Canadian-based Hydrogenics (NASDAQ: HYGS) reported revenue of USD 8.7 million for the fourth quarter of last year and a net loss of USD 0.20 per share. This means revenue in all of 2016 was at USD 29 million, at a net loss of USD 9.9 million. Conversely, the number of order bookings has skyrocketed and backlog totaled USD 106.6 million, of which around USD 38 million are said to be recognized as revenue in the current fiscal year – at a steadily increasing profit margin of above 20 percent.
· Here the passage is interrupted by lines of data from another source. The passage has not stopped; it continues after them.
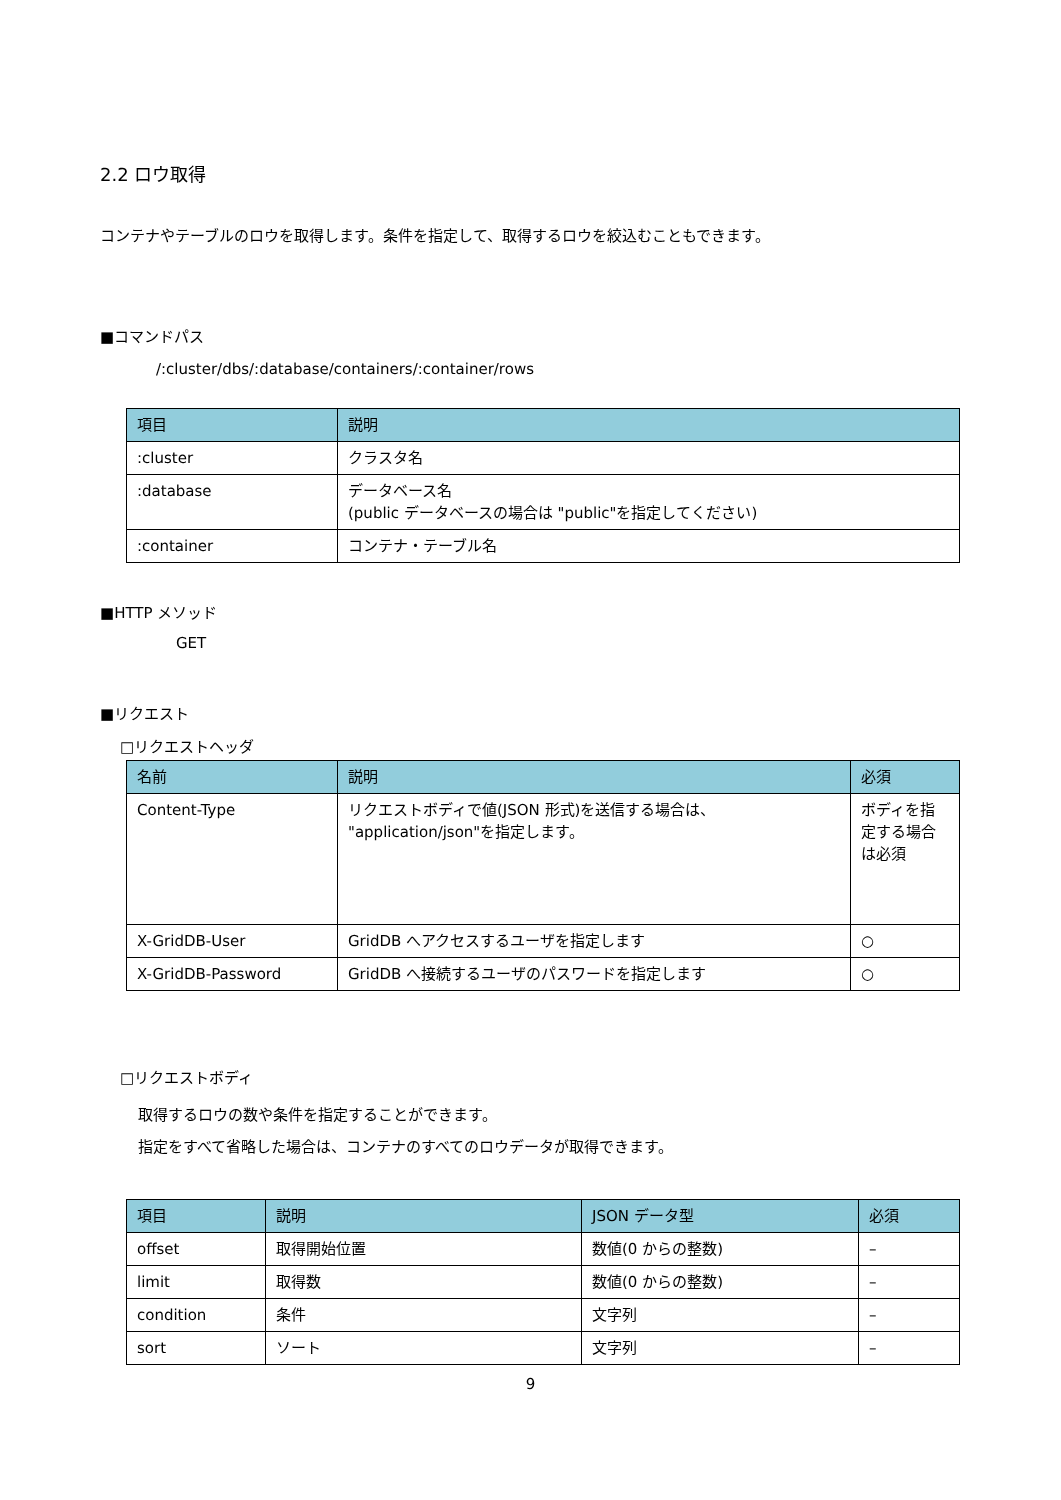2.2 ロウ取得
コンテナやテーブルのロウを取得します。条件を指定して、取得するロウを絞込むこともできます。
■コマンドパス
/:cluster/dbs/:database/containers/:container/rows
| 項目 | 説明 |
| --- | --- |
| :cluster | クラスタ名 |
| :database | データベース名 (public データベースの場合は "public"を指定してください) |
| :container | コンテナ・テーブル名 |
■HTTP メソッド
GET
■リクエスト
□リクエストヘッダ
| 名前 | 説明 | 必須 |
| --- | --- | --- |
| Content-Type | リクエストボディで値(JSON 形式)を送信する場合は、 "application/json"を指定します。 | ボディを指定する場合は必須 |
| X-GridDB-User | GridDB へアクセスするユーザを指定します | ○ |
| X-GridDB-Password | GridDB へ接続するユーザのパスワードを指定します | ○ |
□リクエストボディ
取得するロウの数や条件を指定することができます。
指定をすべて省略した場合は、コンテナのすべてのロウデータが取得できます。
| 項目 | 説明 | JSON データ型 | 必須 |
| --- | --- | --- | --- |
| offset | 取得開始位置 | 数値(0 からの整数) | – |
| limit | 取得数 | 数値(0 からの整数) | – |
| condition | 条件 | 文字列 | – |
| sort | ソート | 文字列 | – |
9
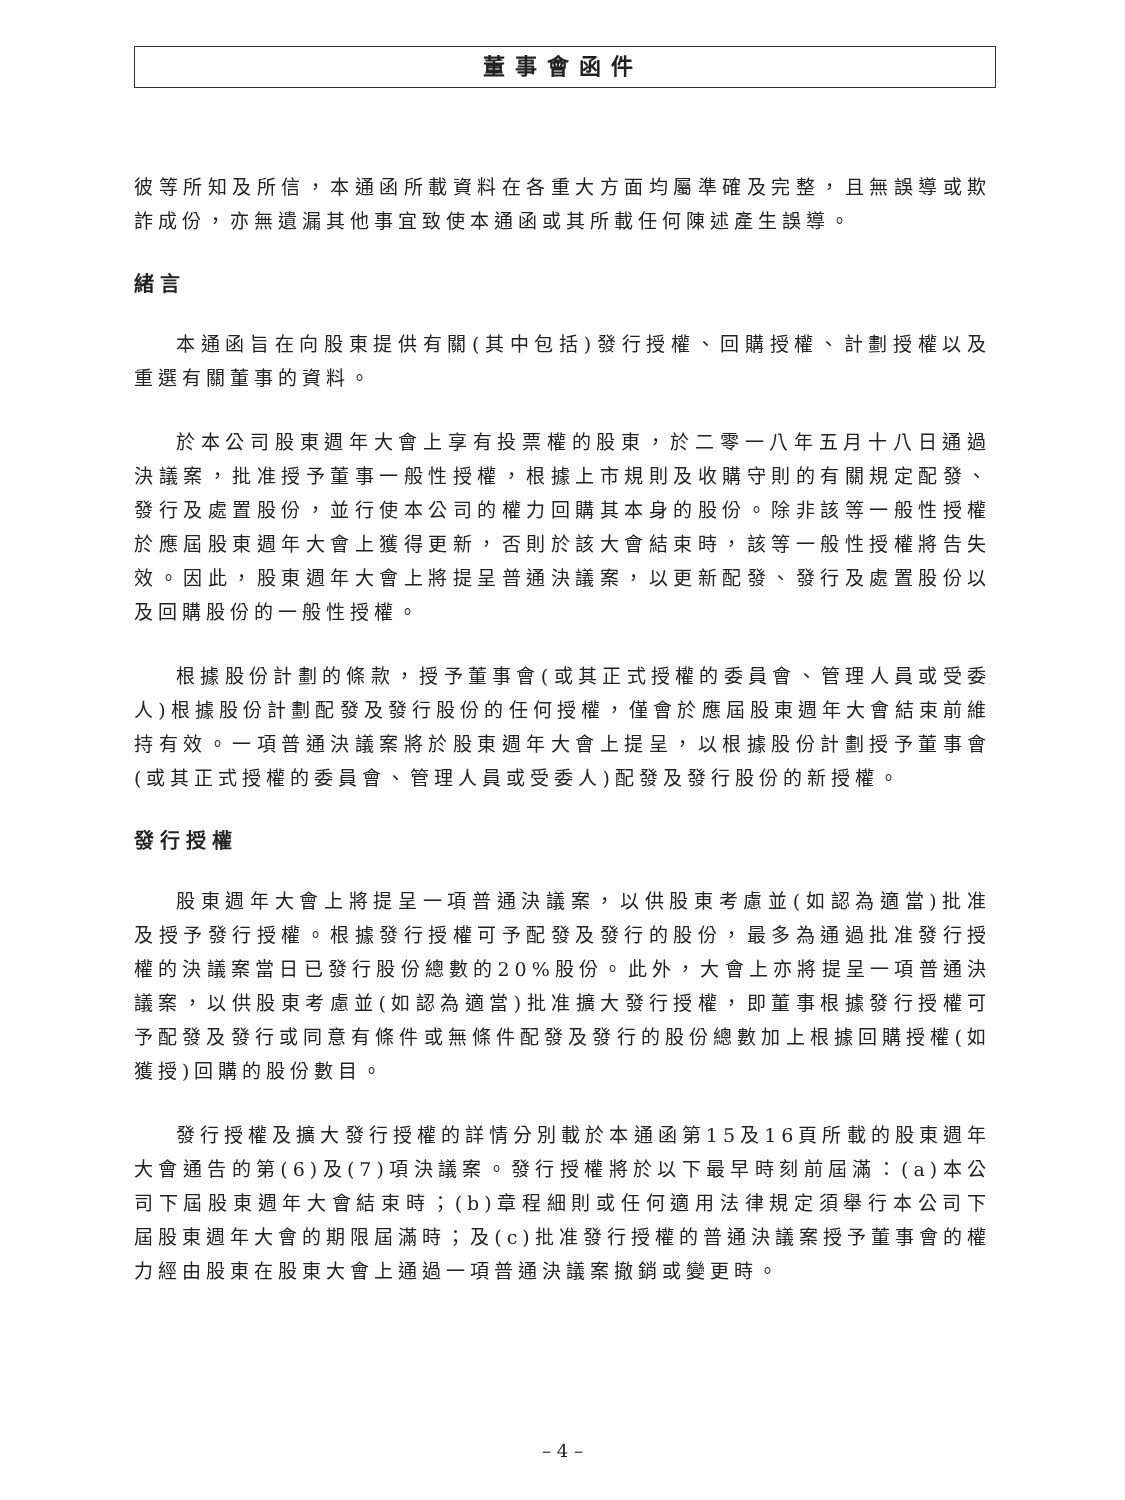董事會函件
彼等所知及所信，本通函所載資料在各重大方面均屬準確及完整，且無誤導或欺詐成份，亦無遺漏其他事宜致使本通函或其所載任何陳述產生誤導。
緒言
本通函旨在向股東提供有關(其中包括)發行授權、回購授權、計劃授權以及重選有關董事的資料。
於本公司股東週年大會上享有投票權的股東，於二零一八年五月十八日通過決議案，批准授予董事一般性授權，根據上市規則及收購守則的有關規定配發、發行及處置股份，並行使本公司的權力回購其本身的股份。除非該等一般性授權於應屆股東週年大會上獲得更新，否則於該大會結束時，該等一般性授權將告失效。因此，股東週年大會上將提呈普通決議案，以更新配發、發行及處置股份以及回購股份的一般性授權。
根據股份計劃的條款，授予董事會(或其正式授權的委員會、管理人員或受委人)根據股份計劃配發及發行股份的任何授權，僅會於應屆股東週年大會結束前維持有效。一項普通決議案將於股東週年大會上提呈，以根據股份計劃授予董事會(或其正式授權的委員會、管理人員或受委人)配發及發行股份的新授權。
發行授權
股東週年大會上將提呈一項普通決議案，以供股東考慮並(如認為適當)批准及授予發行授權。根據發行授權可予配發及發行的股份，最多為通過批准發行授權的決議案當日已發行股份總數的20%股份。此外，大會上亦將提呈一項普通決議案，以供股東考慮並(如認為適當)批准擴大發行授權，即董事根據發行授權可予配發及發行或同意有條件或無條件配發及發行的股份總數加上根據回購授權(如獲授)回購的股份數目。
發行授權及擴大發行授權的詳情分別載於本通函第15及16頁所載的股東週年大會通告的第(6)及(7)項決議案。發行授權將於以下最早時刻前屆滿：(a)本公司下屆股東週年大會結束時；(b)章程細則或任何適用法律規定須舉行本公司下屆股東週年大會的期限屆滿時；及(c)批准發行授權的普通決議案授予董事會的權力經由股東在股東大會上通過一項普通決議案撤銷或變更時。
– 4 –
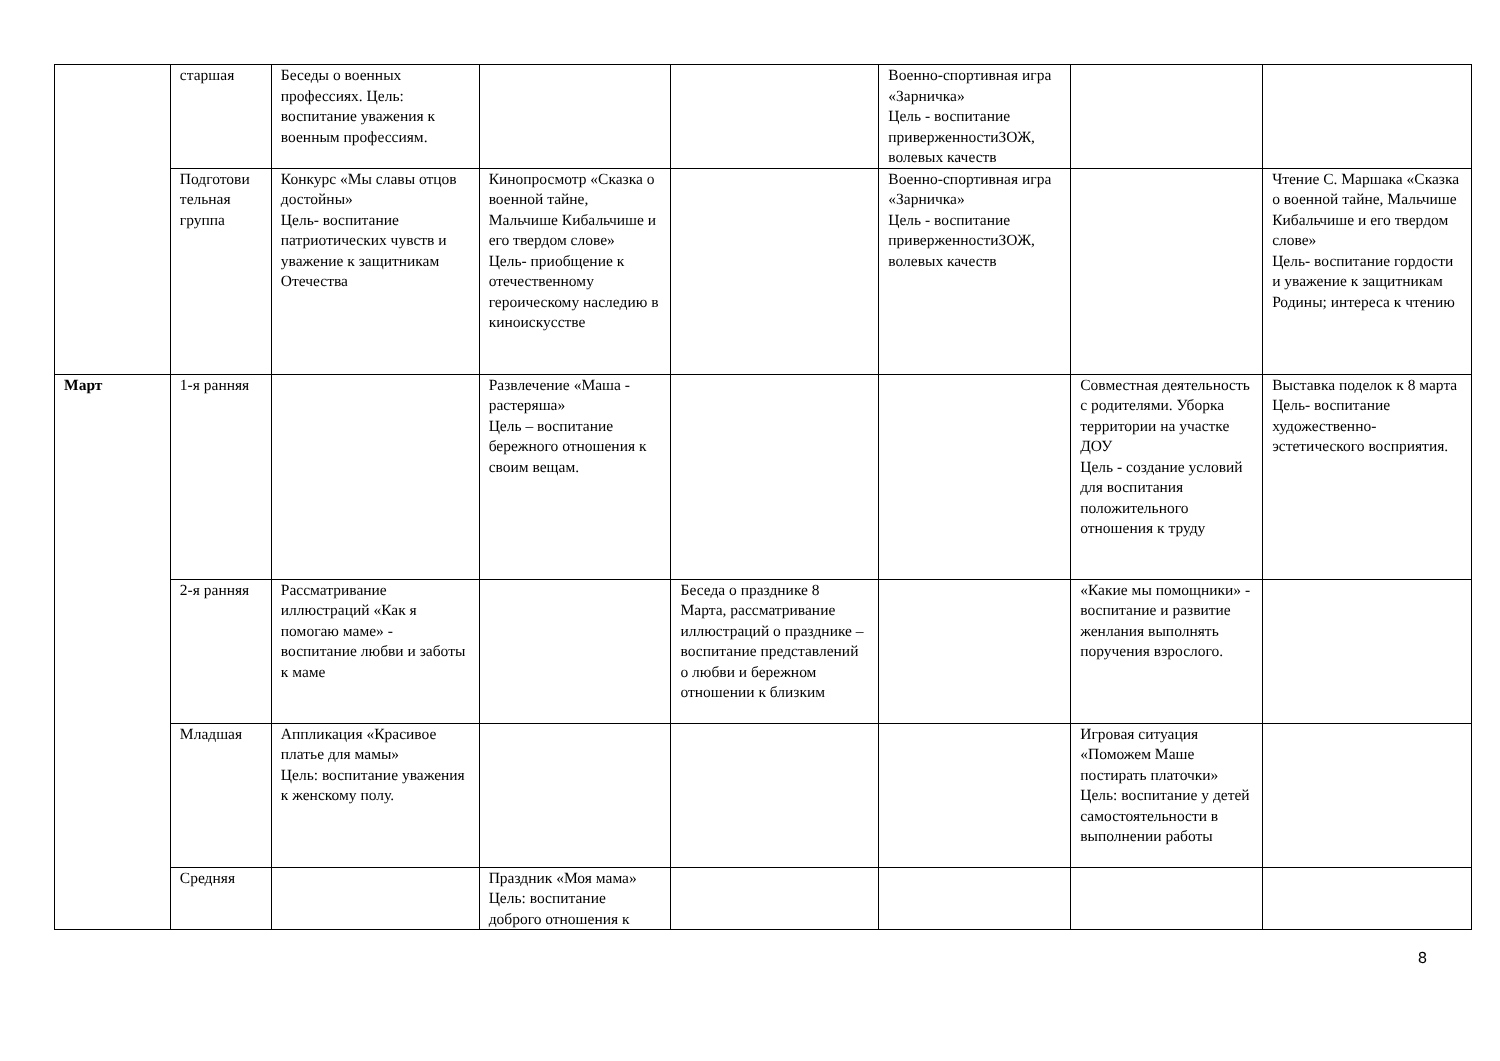| | старшая | Беседы о военных профессиях. Цель: воспитание уважения к военным профессиям. | | | Военно-спортивная игра «Зарничка» Цель - воспитание приверженностиЗОЖ, волевых качеств | | |
| | Подготови тельная группа | Конкурс «Мы славы отцов достойны» Цель- воспитание патриотических чувств и уважение к защитникам Отечества | Кинопросмотр «Сказка о военной тайне, Мальчише Кибальчише и его твердом слове» Цель- приобщение к отечественному героическому наследию в киноискусстве | | Военно-спортивная игра «Зарничка» Цель - воспитание приверженностиЗОЖ, волевых качеств | | Чтение С. Маршака «Сказка о военной тайне, Мальчише Кибальчише и его твердом слове» Цель- воспитание гордости и уважение к защитникам Родины; интереса к чтению |
| Март | 1-я ранняя | | Развлечение «Маша - растеряша» Цель – воспитание бережного отношения к своим вещам. | | | Совместная деятельность с родителями. Уборка территории на участке ДОУ Цель - создание условий для воспитания положительного отношения к труду | Выставка поделок к 8 марта Цель- воспитание художественно-эстетического восприятия. |
| | 2-я ранняя | Рассматривание иллюстраций «Как я помогаю маме» - воспитание любви и заботы к маме | | Беседа о празднике 8 Марта, рассматривание иллюстраций о празднике – воспитание представлений о любви и бережном отношении к близким | | «Какие мы помощники» - воспитание и развитие женлания выполнять поручения взрослого. | |
| | Младшая | Аппликация «Красивое платье для мамы» Цель: воспитание уважения к женскому полу. | | | | Игровая ситуация «Поможем Маше постирать платочки» Цель: воспитание у детей самостоятельности в выполнении работы | |
| | Средняя | | Праздник «Моя мама» Цель: воспитание доброго отношения к | | | | |
8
These figures need to be seen in conjunction with expectations for Hydrogenics to become a future technological force to be reckoned with, as several projects promise very high growth rates, some of them in China and Europe (introduction of hydrogen-powered trains in collaboration with Alstom) and, consequently, the jump to profitability. I evaluate the company mainly based on the technologies it has to offer (electrolyzers, H2 filling stations, fuel cell components for trucks, rolling stock, buses) and its know-how and rate Hydrogenics in the expectation that sooner or later, it will be bought up by some other company because of its technical expertise (intellectual property). Hydrogenics operates on the fuel cell markets that promise the highest growth rates in the industry and should be viewed as a small cap value on the stock exchange. That China is a driving force in this field is also felt at Hydrogenics, as the company has already garnered bookings for retrofitting about 2,000 vehicles (trucks and buses). Additionally, the first power-to-gas plant based on renewable energy has been inaugurated in California. Hydrogenics should be viewed as a “technology player” and a target for acquisition.

Risk warning

Investors must understand that buying and selling shares is done at their own risk. Consider spreading the risk as a sensible precaution. The fuel cell companies mentioned in this article are small and mid-cap ones, i.e., they do not represent stakes in big companies and the volatility is significantly higher. This article is not to be taken as a recommendation of what shares to buy or sell – it comes without any explicit or implicit guarantee or warranty. All information is based on publicly available sources and the assessments put forth in this article represent exclusively the author’s own opinion. This article focuses on mid-term and long-term perspectives and not short-term profit. The author may own shares in any of the companies mentioned in this article.